RALEIGH -- The General Assembly on Tuesday finished redrawing dozens of North Carolina legislative districts that a court declared were designed with extreme partisan bias favoring Republicans.



The House voted for the Senate remap and the Senate approved the House proposal. Tuesday's discussions were much shorter than when the chambers debated and voted on their respective replacement maps for their own seats in recent days.







A three-judge panel ruled two weeks ago the 2017 districts drawn by the GOP-dominated legislature violated the state constitution. The judges had ordered fixes to be completed by Wednesday.



Redistricting plans aren't subject to Democratic Gov.
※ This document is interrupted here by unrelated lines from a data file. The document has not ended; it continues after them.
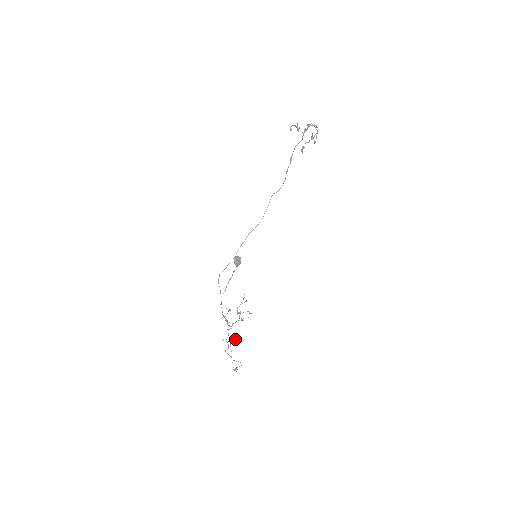
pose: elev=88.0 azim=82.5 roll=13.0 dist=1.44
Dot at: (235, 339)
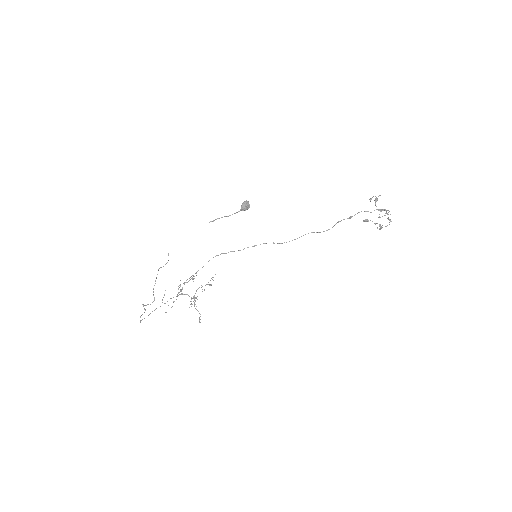
Dot at: occluded
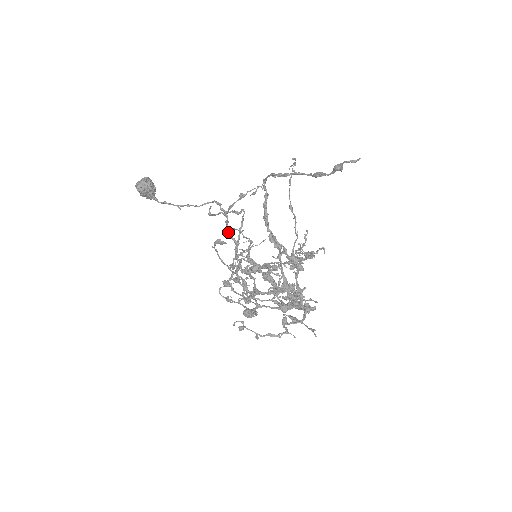
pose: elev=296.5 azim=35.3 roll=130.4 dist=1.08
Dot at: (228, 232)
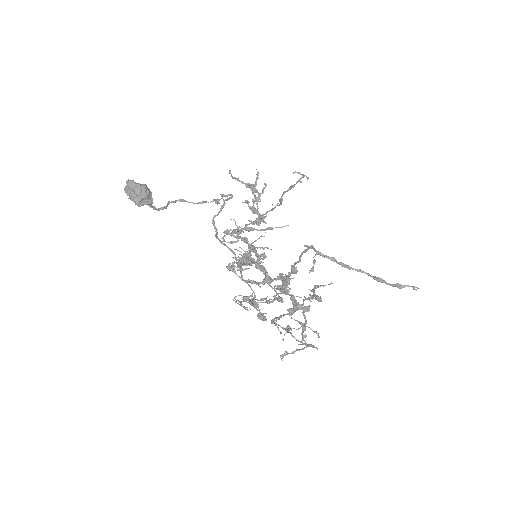
Dot at: (248, 256)
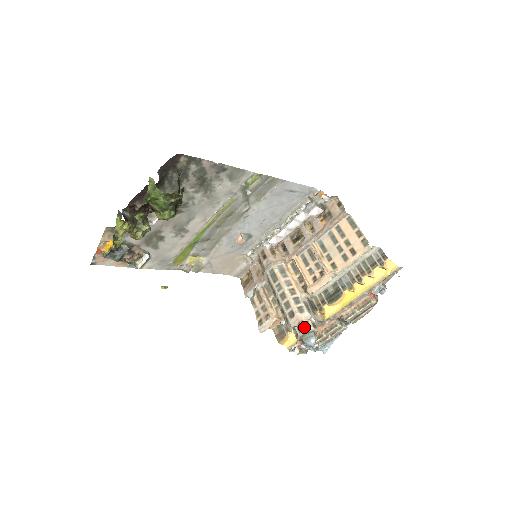
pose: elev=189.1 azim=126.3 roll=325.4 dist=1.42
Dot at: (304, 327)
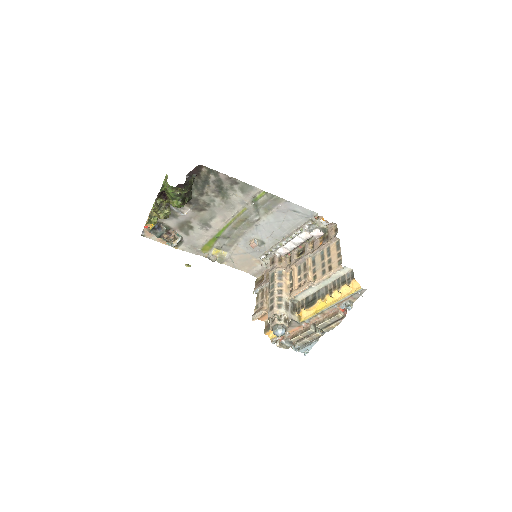
Dot at: (276, 319)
Roy Cooper's veto, but the judges will now review the plans with the help of an outside expert. The judges could sign off on the maps as they are or redraw some or all of the altered districts. A decision probably won't be immediate.



"We are optimistic that the way we've handled this is not just consistent with what the court directed us to do, but (was) within the spirit of what the court wanted us to do," Senate leader Phil Berger said after the Senate's party-line 24-21 vote for the House plan. Four Republicans were absent for the vote. The House later voted 62-52 for the Senate plan.
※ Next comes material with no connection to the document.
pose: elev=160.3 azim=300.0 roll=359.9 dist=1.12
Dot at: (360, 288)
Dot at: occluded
The final districts - redrawn to cover 14 counties or regional groupings for the House map and seven for the Senate map - would be used in the 2020 elections only.







A timeline set by the trial court allows legal briefs objecting to the replacement districts by Sept. 27, with any response to those objections filed by Oct. 4. Candidate filing begins in early December for next year's elections, starting with early March primaries.
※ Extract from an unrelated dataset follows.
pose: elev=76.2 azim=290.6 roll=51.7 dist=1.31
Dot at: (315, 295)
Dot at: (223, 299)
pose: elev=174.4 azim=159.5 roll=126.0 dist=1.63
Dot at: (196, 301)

Common Cause, a plaintiff in the partisan gerrymandering lawsuit, mentioned the maps' approval in a news release but didn't reveal whether it believes the maps comply with the court's standards.



The legislature was barred from using partisan data and election results in drawing the plans. So it's not immediately clear how the boundaries might affect Democrats' efforts to end Republican majorities in both chambers next year.



The judges also ordered legislators to "make reasonable efforts" to improve the compactness of districts being altered and reduce the number of voting precincts compared to the 2017 plans.



The redistricting process over the past week was done in open committees and before cameras that livestreamed the process on the General Assembly's website - in keeping with demands from the judges for transparency. Senators said they were particularly pleased with their process, which led to more than half of the Democrats voting with nearly all Republicans for the Senate map.



The House map drew more complaints - particularly in the House. Democrats complained because GOP leaders in both chambers decided to initiate the changes from a large collections of sample maps created by a redistricting expert for the plaintiffs. They said the boundaries drawn by Jowei Chen of the University of Michigan were never designed to be actually used.



"It was a false premise to start with that map to begin with," said Rep. Deb Butler, a New Hanover County Democrat, while debating the Senate proposal Tuesday. Republicans said the judges' emphasis on Chen's maps in their order led them to believe those lines will be upheld. Alterations were made to avoid putting pairs of incumbents in the same districts, which the court said they could consider.



One critic said House districts in Cumberland County looked too much like the 2017 maps. Senate redistricting co-chair Paul Newton called that criticism a "bit of a stretch."



"I think we'll let the court sort that out," he added.